(Collected data)
####################
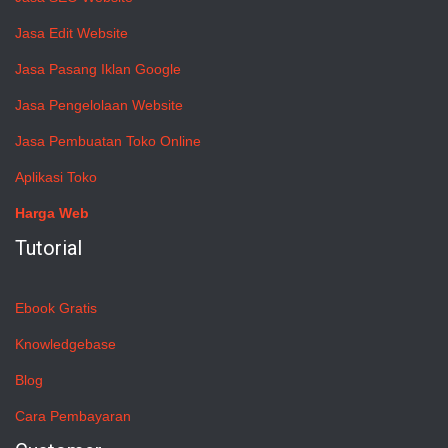
Jasa Edit Website
Jasa Pasang Iklan Google
Jasa Pengelolaan Website
Jasa Pembuatan Toko Online
Aplikasi Toko
Harga Web
Tutorial
Ebook Gratis
Knowledgebase
Blog
Cara Pembayaran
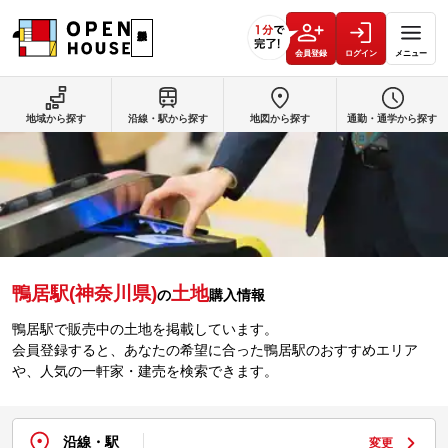
会員登録
ログイン
メニュー
地域から探す
沿線・駅から探す
地図から探す
通勤・通学から探す
鴨居駅(神奈川県)
土地
の
購入情報
鴨居駅で販売中の土地を掲載しています。
会員登録すると、あなたの希望に合った鴨居駅のおすすめエリア
や、人気の一軒家・建売を検索できます。
沿線・駅
変更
####################
### EXERCISE PROMPT
Return every entry above exactly as written, with no pictures included.

### SOLVED PROBLEM
Jasa Edit Website
Jasa Pasang Iklan Google
Jasa Pengelolaan Website
Jasa Pembuatan Toko Online
Aplikasi Toko
Harga Web
Tutorial
Ebook Gratis
Knowledgebase
Blog
Cara Pembayaran
会員登録
ログイン
メニュー
地域から探す
沿線・駅から探す
地図から探す
通勤・通学から探す
鴨居駅(神奈川県)
土地
の
購入情報
鴨居駅で販売中の土地を掲載しています。
会員登録すると、あなたの希望に合った鴨居駅のおすすめエリア
や、人気の一軒家・建売を検索できます。
沿線・駅
変更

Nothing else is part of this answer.